2011 Uludere katliamı: 29 Aralık 2011. http://yalnizdegilsinvan.wordpress.com

18 Kasım 2010 Perşembe

Madalyonun Öteki Yüzü: Holivud Filmleri

Böyle sanki 2000 kelimelik essaymiş gibi başlığı var yazının ama, benim burada dikkat çekmek istediğim şey algı yamulması denen olgu. (Aslında o olgunun adı tam o değil ama idare ediverin.)

Sağda solda hep duyduğumuzu laflardan birisi şudur: "Holivud filmlerinde hep alttan alta Amerikan propagandası var, hepsinde mutlaka bir kilise görüntüsü vardır kesin, böyle beyin yıkıyorlar işte" falan şeklinde. Ben ilk olarak ortaokuldaki Din Kültürü ve Ahlâk Bilgisi hocamdan duymuştum bunu. Bu ilk duyuşum son duyuşum olmadı tabii. (Bu cümleyle sanki Ümit Besen tadı yakaladım biraz: Bu ilk duyuşuuuuğuğuğuğum, son duyuşuğuğuumdu...)

Kilise resmi haricinde de çocukların beynini yıkama yöntemleri mevcut tabii.

Algı yamulması şu: Holivud sektörü Amerika'nın gizli silahı, kültür emperyalizmini dünyaya yaymak için kurulmuş şeytani bir imparatorluk.

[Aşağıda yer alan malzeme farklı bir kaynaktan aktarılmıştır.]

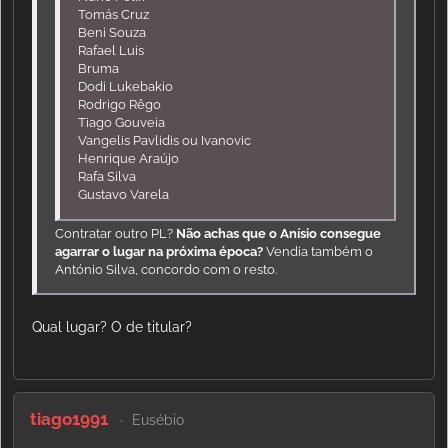
Tomás Cruz
Beni Souza
Rafael Luis
Bruma
Dodi Lukebakio
Rodrigo Rêgo
Tiago Gouveia
Vangelis Pavlidis ou Ivanovic
Henrique Araújo
Rafa Silva
Gustavo Varela
Contratar outro PL?
Não achas que o Anísio consegue
agarrar o lugar na próxima época?
Vendia também o
António Silva, concordo com o resto.
Qual lugar? O de titular?
tiago1991
Eusébio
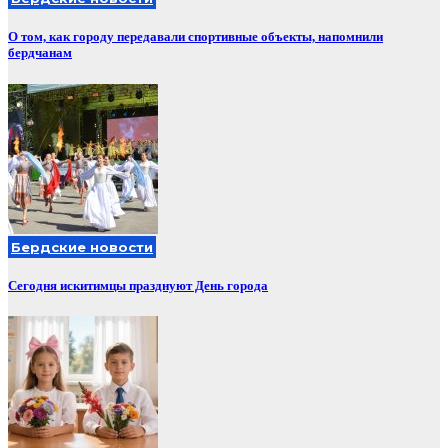
О том, как городу передавали спортивные объекты, напомнили
бердчанам
Бердские новости
Сегодня искитимцы празднуют День города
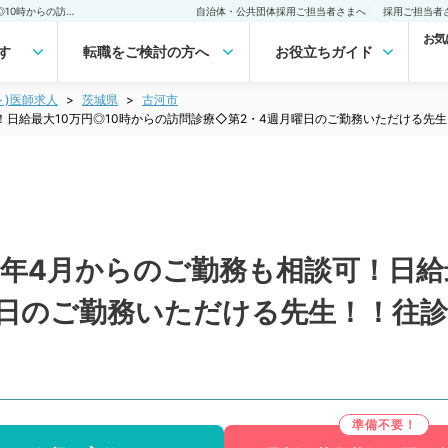
【茨城県／古河市】2024年4月からのご勤務も相談可！日給最大10万円◎10時からの訪問診療◇第2・4週月曜日のご勤務いただける先生！！往診未経験の先生も歓迎（内科系・外科系／非常勤）非常勤(アルバイト)の求人｜医師の求人・転職・アルバイトは【マイナビDOCTOR】
自治体・公共団体採用ご担当者さまへ
採用ご担当者
お気
す
転職をご検討の方へ
お役立ちガイド
ト)医師求人
茨城県
古河市
可！日給最大10万円◎10時からの訪問診療◇第2・4週月曜日のご勤務いただける
4年4月からのご勤務も相談可！日給
曜日のご勤務いただける先生！！往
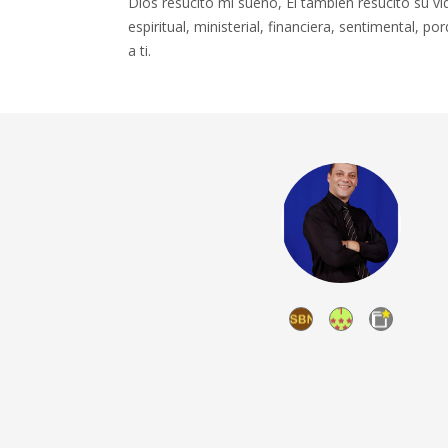
Dios resucitó mi sueño, Él también resucitó su vi
espiritual, ministerial, financiera, sentimental, p
a ti.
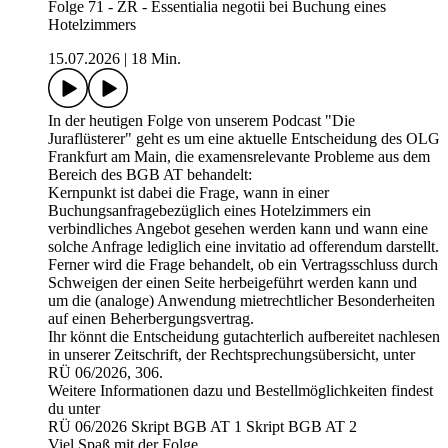
Folge 71 - ZR - Essentialia negotii bei Buchung eines
Hotelzimmers
15.07.2026
|
18 Min.
In der heutigen Folge von unserem Podcast "Die
Juraflüsterer" geht es um eine aktuelle Entscheidung des OLG
Frankfurt am Main, die examensrelevante Probleme aus dem
Bereich des BGB AT behandelt:
Kernpunkt ist dabei die Frage, wann in einer
Buchungsanfragebezüglich eines Hotelzimmers ein
verbindliches Angebot gesehen werden kann und wann eine
solche Anfrage lediglich eine invitatio ad offerendum darstellt.
Ferner wird die Frage behandelt, ob ein Vertragsschluss durch
Schweigen der einen Seite herbeigeführt werden kann und
um die (analoge) Anwendung mietrechtlicher Besonderheiten
auf einen Beherbergungsvertrag.
Ihr könnt die Entscheidung gutachterlich aufbereitet nachlesen
in unserer Zeitschrift, der Rechtsprechungsübersicht, unter
RÜ 06/2026, 306.
Weitere Informationen dazu und Bestellmöglichkeiten findest
du unter
RÜ 06/2026 Skript BGB AT 1 Skript BGB AT 2
Viel Spaß mit der Folge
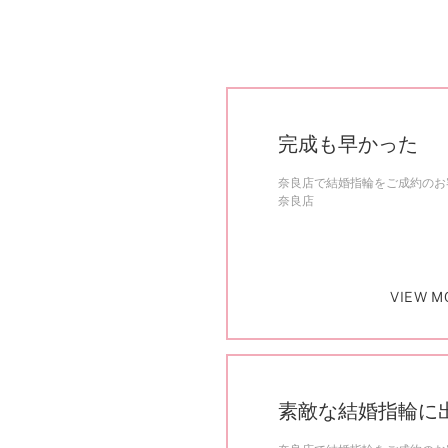
完成も早かった
奈良店で結婚指輪をご成約のお客
奈良店
VIEW M
素敵な結婚指輪に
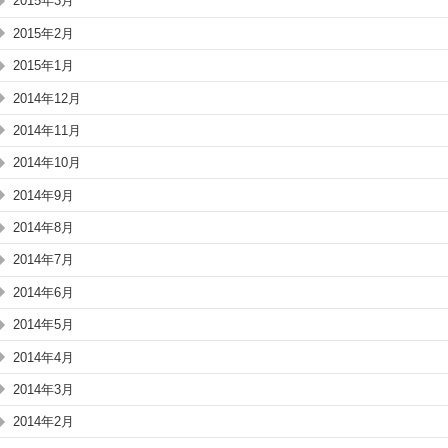
2015年3月
2015年2月
2015年1月
2014年12月
2014年11月
2014年10月
2014年9月
2014年8月
2014年7月
2014年6月
2014年5月
2014年4月
2014年3月
2014年2月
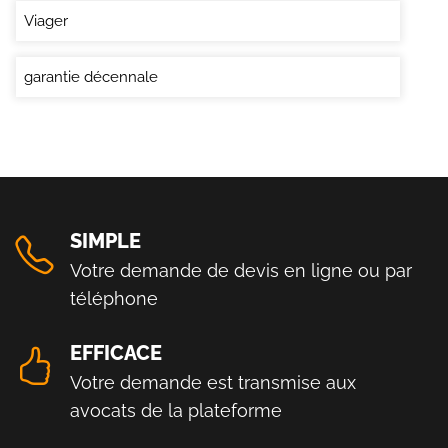
Viager
garantie décennale
SIMPLE
Votre demande de devis en ligne ou par
téléphone
EFFICACE
Votre demande est transmise aux
avocats de la plateforme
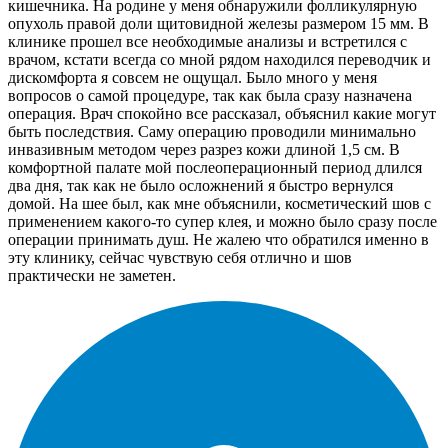
кишечника. На родине у меня обнаружили фолликулярную
опухоль правой доли щитовидной железы размером 15 мм. В
клинике прошел все необходимые анализы и встретился с
врачом, кстати всегда со мной рядом находился переводчик и
дискомфорта я совсем не ощущал. Было много у меня
вопросов о самой процедуре, так как была сразу назначена
операция. Врач спокойно все рассказал, объяснил какие могут
быть последствия. Саму операцию проводили минимально
инвазивным методом через разрез кожи длиной 1,5 см. В
комфортной палате мой послеоперационный период длился
два дня, так как не было осложнений я быстро вернулся
домой. На шее был, как мне объяснили, косметический шов с
применением какого-то супер клея, и можно было сразу после
операции принимать душ. Не жалею что обратился именно в
эту клинику, сейчас чувствую себя отлично и шов
практически не заметен.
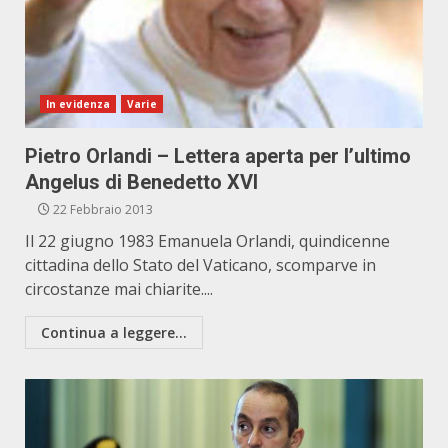
In evidenza
Varie
Pietro Orlandi – Lettera aperta per l’ultimo
Angelus di Benedetto XVI
22 Febbraio 2013
Il 22 giugno 1983 Emanuela Orlandi, quindicenne
cittadina dello Stato del Vaticano, scomparve in
circostanze mai chiarite....
Continua a leggere...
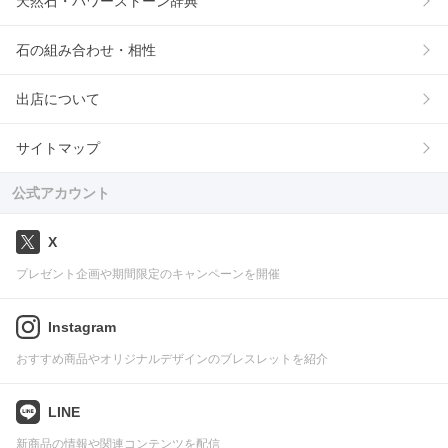
天然石・パワーストーン辞典
石の組み合わせ・相性
出店について
サイトマップ
公式アカウント
X
プレゼント企画や期間限定のキャンペーンを開催
Instagram
おすすめ商品やオリジナルデザインのブレスレットを紹介
LINE
新商品の情報や関連コンテンツを配信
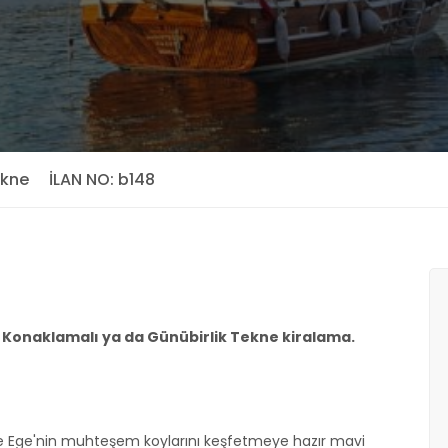
ekne
İLAN NO: b148
t. Konaklamalı ya da Günübirlik Tekne kiralama.
le Ege'nin muhteşem koylarını keşfetmeye hazır mavi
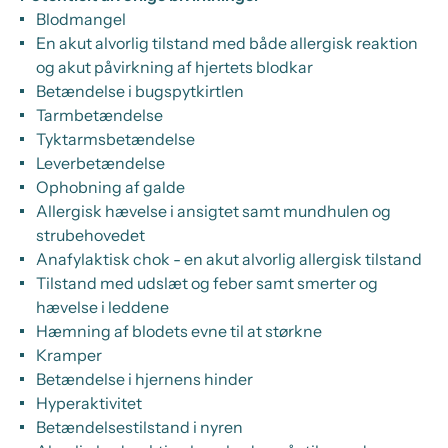
Blodmangel
En akut alvorlig tilstand med både allergisk reaktion
og akut påvirkning af hjertets blodkar
Betændelse i bugspytkirtlen
Tarmbetændelse
Tyktarmsbetændelse
Leverbetændelse
Ophobning af galde
Allergisk hævelse i ansigtet samt mundhulen og
strubehovedet
Anafylaktisk chok - en akut alvorlig allergisk tilstand
Tilstand med udslæt og feber samt smerter og
hævelse i leddene
Hæmning af blodets evne til at størkne
Kramper
Betændelse i hjernens hinder
Hyperaktivitet
Betændelsestilstand i nyren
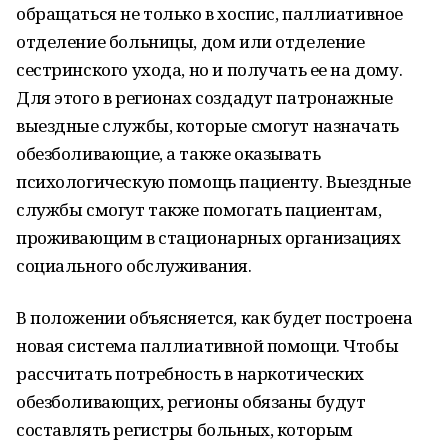
обращаться не только в хоспис, паллиативное
отделение больницы, дом или отделение
сестринского ухода, но и получать ее на дому.
Для этого в регионах создадут патронажные
выездные службы, которые смогут назначать
обезболивающие, а также оказывать
психологическую помощь пациенту. Выездные
службы смогут также помогать пациентам,
проживающим в стационарных организациях
социального обслуживания.
В положении объясняется, как будет построена
новая система паллиативной помощи. Чтобы
рассчитать потребность в наркотических
обезболивающих, регионы обязаны будут
составлять регистры больных, которым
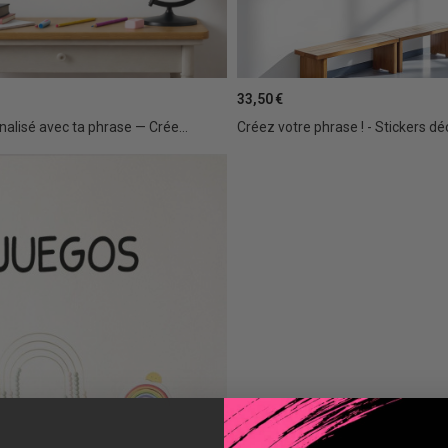
33,50 €
nalisé avec ta phrase — Crée...
Créez votre phrase ! - Stickers déc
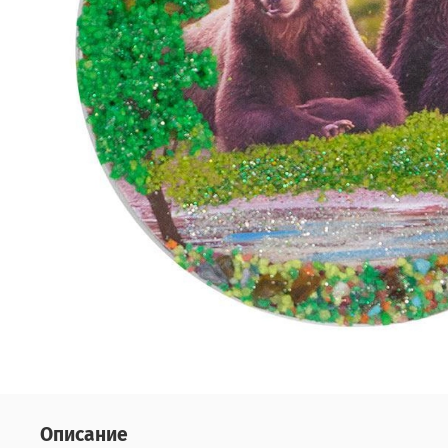
Описание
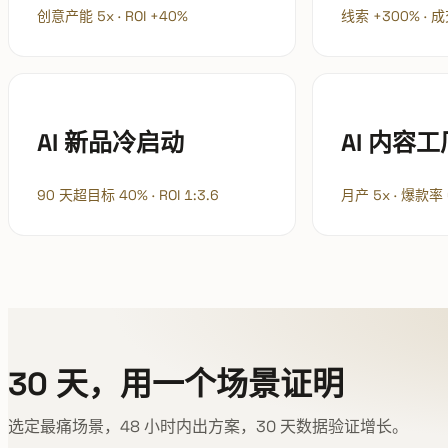
创意产能 5x · ROI +40%
线索 +300% · 
AI 新品冷启动
AI 内容工
90 天超目标 40% · ROI 1:3.6
月产 5x · 爆款率
30 天，用一个场景证明
选定最痛场景，48 小时内出方案，30 天数据验证增长。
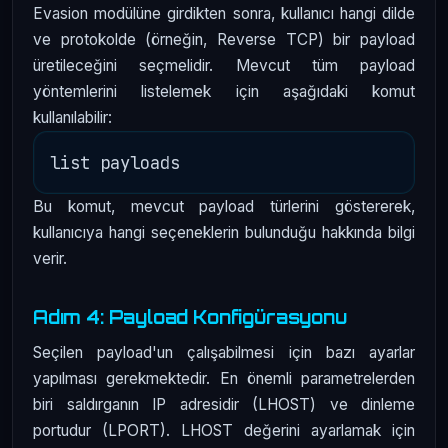
Evasion modülüne girdikten sonra, kullanıcı hangi dilde
ve protokolde (örneğin, Reverse TCP) bir payload
üretileceğini seçmelidir. Mevcut tüm payload
yöntemlerini listelemek için aşağıdaki komut
kullanılabilir:
Bu komut, mevcut payload türlerini göstererek,
kullanıcıya hangi seçeneklerin bulunduğu hakkında bilgi
verir.
Adım 4: Payload Konfigürasyonu
Seçilen payload'un çalışabilmesi için bazı ayarlar
yapılması gerekmektedir. En önemli parametrelerden
biri saldırganın IP adresidir (LHOST) ve dinleme
portudur (LPORT). LHOST değerini ayarlamak için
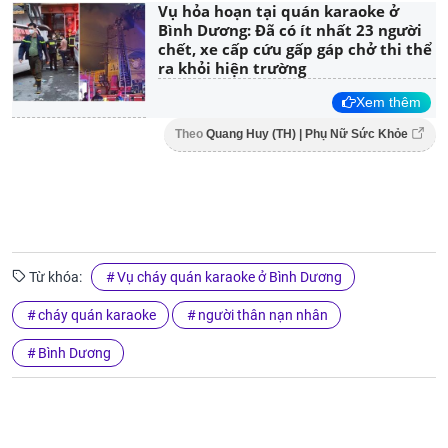
Vụ hỏa hoạn tại quán karaoke ở
Bình Dương: Đã có ít nhất 23 người
chết, xe cấp cứu gấp gáp chở thi thể
ra khỏi hiện trường
Xem thêm
Theo
Quang Huy (TH) | Phụ Nữ Sức Khỏe
Từ khóa:
Vụ cháy quán karaoke ở Bình Dương
cháy quán karaoke
người thân nạn nhân
Bình Dương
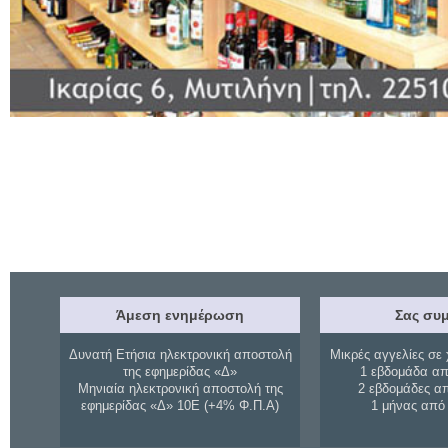
Άμεση ενημέρωση
Σας συμ
Δυνατή Ετήσια ηλεκτρονική αποστολή
Μικρές αγγελίες σε 
της εφημερίδας «Δ»
1 εβδομάδα απ
Μηνιαία ηλεκτρονική αποστολή της
2 εβδομάδες α
εφημερίδας «Δ» 10Ε (+4% Φ.Π.Α)
1 μήνας από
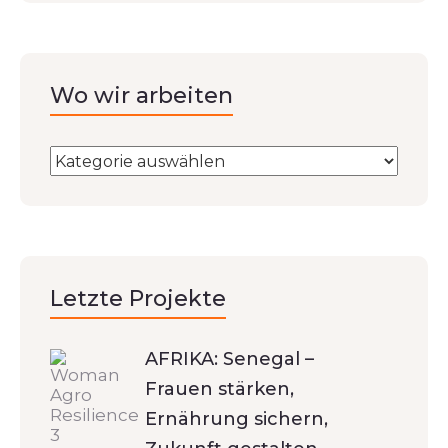
Wo wir arbeiten
Letzte Projekte
AFRIKA: Senegal –
Frauen stärken,
Ernährung sichern,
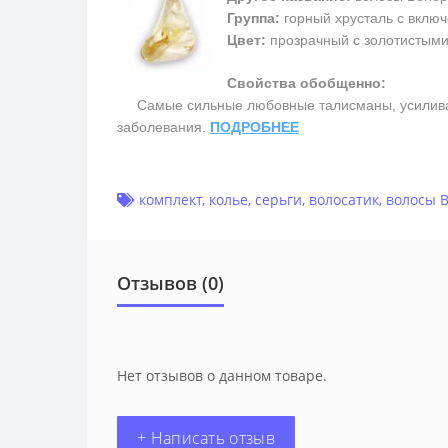
Группа:
горный хрусталь с включ
Цвет:
прозрачный с золотистым
Свойства обобщенно:
Самые сильные любовные талисманы, усиливают 
заболевания.
ПОДРОБНЕЕ
комплект
,
колье
,
серьги
,
волосатик
,
волосы 
Отзывов (0)
Нет отзывов о данном товаре.
+ Написать отзыв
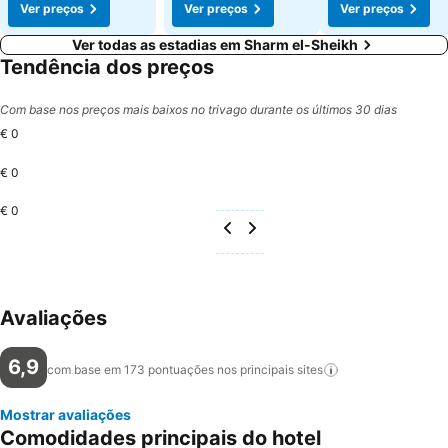
Ver preços
Ver preços
Ver preços
Ver todas as estadias em Sharm el-Sheikh
Tendência dos preços
Com base nos preços mais baixos no trivago durante os últimos 30 dias
€ 0
€ 0
€ 0
Avaliações
6,9
com base em 173 pontuações nos principais
sites
Mostrar avaliações
Comodidades principais do hotel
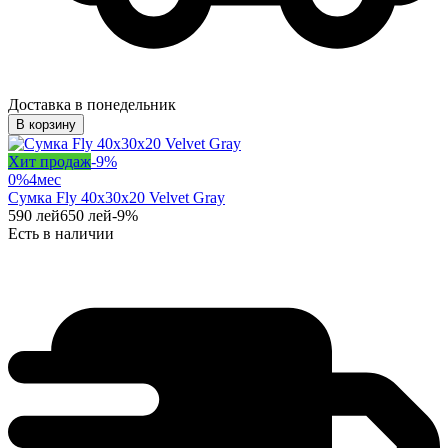
Доставка в понедельник
В корзину
Хит продаж
-
9
%
0%
4
мес
Сумка Fly 40x30x20 Velvet Gray
590
лей
650
лей
-
9
%
Есть в наличии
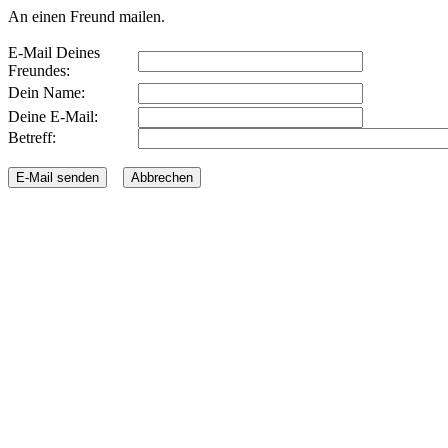
An einen Freund mailen.
E-Mail Deines
Freundes:
Dein Name:
Deine E-Mail:
Betreff:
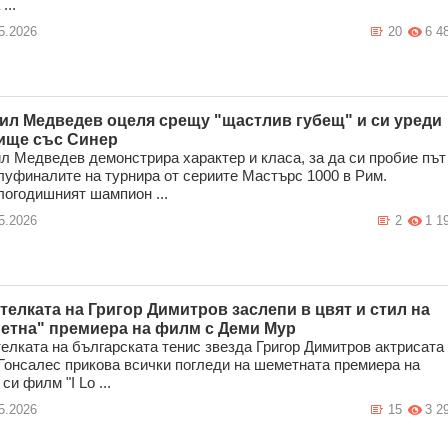
...
5.2026
20
6 4
ил Медведев оцеля срещу "щастлив губещ" и си уреди
ище със Синер
л Медведев демонстрира характер и класа, за да си пробие път
луфиналите на турнира от сериите Мастърс 1000 в Рим.
огодишният шампион ...
5.2026
2
1 1
телката на Григор Димитров заслепи в цвят и стил на
етна" премиера на филм с Деми Мур
елката на българската тенис звезда Григор Димитров актрисата
Гонсалес прикова всички погледи на шеметната премиера на
си филм "I Lo ...
5.2026
15
3 2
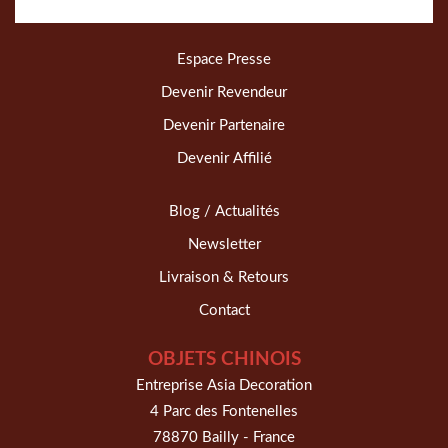
Espace Presse
Devenir Revendeur
Devenir Partenaire
Devenir Affilié
Blog / Actualités
Newsletter
Livraison & Retours
Contact
OBJETS CHINOIS
Entreprise Asia Decoration
4 Parc des Fontenelles
78870 Bailly - France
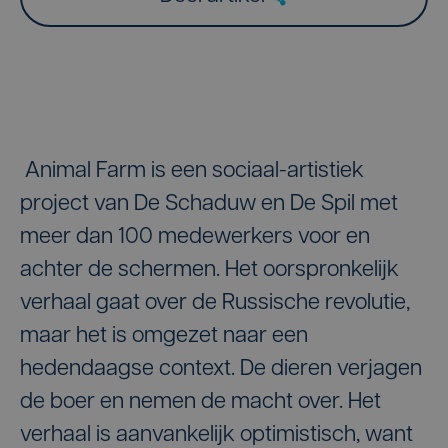
Animal Farm is een sociaal-artistiek
project van De Schaduw en De Spil met
meer dan 100 medewerkers voor en
achter de schermen. Het oorspronkelijk
verhaal gaat over de Russische revolutie,
maar het is omgezet naar een
hedendaagse context. De dieren verjagen
de boer en nemen de macht over. Het
verhaal is aanvankelijk optimistisch, want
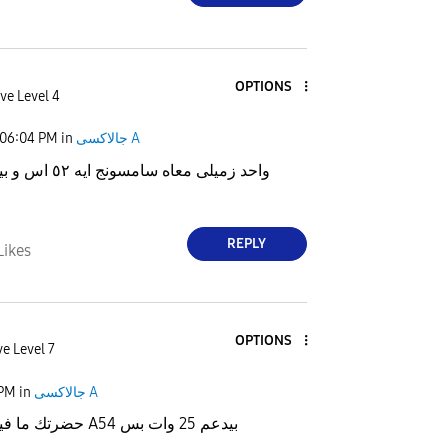
OPTIONS
ve Level 4
جالاكسى A
in
06:04 PM
واحد زميلى معاه سام
REPLY
Likes
OPTIONS
ve Level 7
جالاكسى A
in
 PM
حضرتك ما فيش مشكله موبايل A54 بيدعم 25 وات بس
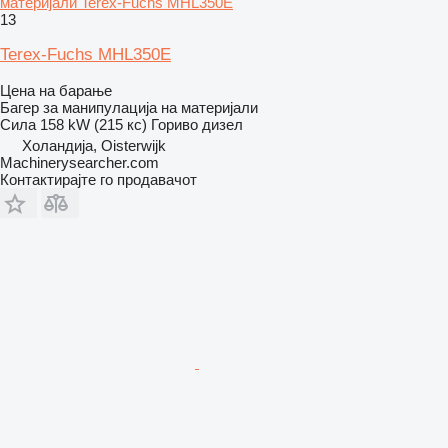
материјали Terex-Fuchs MHL350E
13
Terex-Fuchs MHL350E
Цена на барање
Багер за манипулација на материјали
Сила
158 kW (215 кс)
Гориво
дизел
Холандија, Oisterwijk
Machinerysearcher.com
Контактирајте го продавачот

Halbuki Occam'ın usturasını kullanırsak şu sonuca da varabiliriz:

Holivud bir endüstri. Endüstri ürününü satmak ister. Satmak için de öncelikli hedef kitlesine hitap eden filmler yapmak zorundadır. Holivud bir Amerikan endüstrisi olduğu için, Amerikan halkını okşayan filmler yapmalıdır. Böylece daha çok para kazanacak ve daha çok böyle film yapacaktır. Bu yaptığı filmleri daha da çok para kazanmak için uluslararası piyasaya da sürecektir ekonomik sebeplerden dolayı.

Şimdi bir Türk dizilerini ve filmlerini Ortadoğu'ya postalıyoruz ya, acaba orada da "Türk filmlerinde hep propaganda var, filmlerle kendi kültürlerini empoze ediyorlar" deniyor mudur?
Türkler gibi çakma kristal bardaktan çakma şarap içelim mi biz de anne?

Şimdi bir şeyi açıklığa kavuşturayım eleştiri gelmeden: Holivud gayet propagandist filmler yapmıştır, Amerikan mesajını böğrüne böğrüne vuran, gözüne gözüne sokan filmleri vardır. İlk aklıma gelenler Rocky, Rambo, Independence Day vs. Ama her sahnede bit yeniği arayıp, bunu böyle büyük bir komplonun ayağı olarak görmekten ziyade öncelikle ekonomik sebeplere bağlarsak sanki kafamız daha rahat eder gibi geliyor bana.

Bu da böyle "dam üstünde saksağan" tarzı bir yazı oldu biraz sanki, ama işte ben de propaganda yapıyorum esasında çaktırmadan.